[Page segmentation data]

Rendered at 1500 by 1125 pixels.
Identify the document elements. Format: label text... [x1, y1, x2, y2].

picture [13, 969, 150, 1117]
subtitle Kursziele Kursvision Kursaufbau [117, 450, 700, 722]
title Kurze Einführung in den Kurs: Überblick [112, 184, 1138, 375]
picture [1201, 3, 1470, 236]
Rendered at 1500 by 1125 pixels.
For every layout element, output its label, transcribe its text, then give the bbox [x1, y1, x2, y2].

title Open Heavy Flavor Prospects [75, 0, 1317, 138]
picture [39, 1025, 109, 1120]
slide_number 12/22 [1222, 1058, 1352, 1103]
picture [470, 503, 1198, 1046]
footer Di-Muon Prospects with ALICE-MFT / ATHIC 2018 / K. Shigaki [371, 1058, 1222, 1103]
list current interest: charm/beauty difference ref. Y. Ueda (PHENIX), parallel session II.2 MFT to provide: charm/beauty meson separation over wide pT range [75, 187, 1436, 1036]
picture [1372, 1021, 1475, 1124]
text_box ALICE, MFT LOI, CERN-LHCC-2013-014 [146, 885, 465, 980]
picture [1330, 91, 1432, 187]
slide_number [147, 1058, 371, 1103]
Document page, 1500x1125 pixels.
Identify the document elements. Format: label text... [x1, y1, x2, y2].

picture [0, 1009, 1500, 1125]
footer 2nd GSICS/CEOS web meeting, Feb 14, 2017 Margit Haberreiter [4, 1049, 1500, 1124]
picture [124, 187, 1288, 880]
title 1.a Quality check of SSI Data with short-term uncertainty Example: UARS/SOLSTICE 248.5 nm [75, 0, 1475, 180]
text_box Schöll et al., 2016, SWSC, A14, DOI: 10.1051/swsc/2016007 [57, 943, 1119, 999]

**WORK INSTRUCTION:**
Reproduce every record above, word for word.

**RESPONSE TO THE TASK:**
Rendered at 1500 by 1125 pixels.
Identify the document elements. Format: label text... [x1, y1, x2, y2].

picture [13, 969, 150, 1117]
subtitle Kursziele Kursvision Kursaufbau [117, 450, 700, 722]
title Kurze Einführung in den Kurs: Überblick [112, 184, 1138, 375]
picture [1201, 3, 1470, 236]
Rendered at 1500 by 1125 pixels.
For every layout element, output its label, transcribe its text, then give the bbox [x1, y1, x2, y2].

title Open Heavy Flavor Prospects [75, 0, 1317, 138]
picture [39, 1025, 109, 1120]
slide_number 12/22 [1222, 1058, 1352, 1103]
picture [470, 503, 1198, 1046]
footer Di-Muon Prospects with ALICE-MFT / ATHIC 2018 / K. Shigaki [371, 1058, 1222, 1103]
list current interest: charm/beauty difference ref. Y. Ueda (PHENIX), parallel session II.2 MFT to provide: charm/beauty meson separation over wide pT range [75, 187, 1436, 1036]
picture [1372, 1021, 1475, 1124]
text_box ALICE, MFT LOI, CERN-LHCC-2013-014 [146, 885, 465, 980]
picture [1330, 91, 1432, 187]
slide_number [147, 1058, 371, 1103]
Document page, 1500x1125 pixels.
Identify the document elements. Format: label text... [x1, y1, x2, y2].

picture [0, 1009, 1500, 1125]
footer 2nd GSICS/CEOS web meeting, Feb 14, 2017 Margit Haberreiter [4, 1049, 1500, 1124]
picture [124, 187, 1288, 880]
title 1.a Quality check of SSI Data with short-term uncertainty Example: UARS/SOLSTICE 248.5 nm [75, 0, 1475, 180]
text_box Schöll et al., 2016, SWSC, A14, DOI: 10.1051/swsc/2016007 [57, 943, 1119, 999]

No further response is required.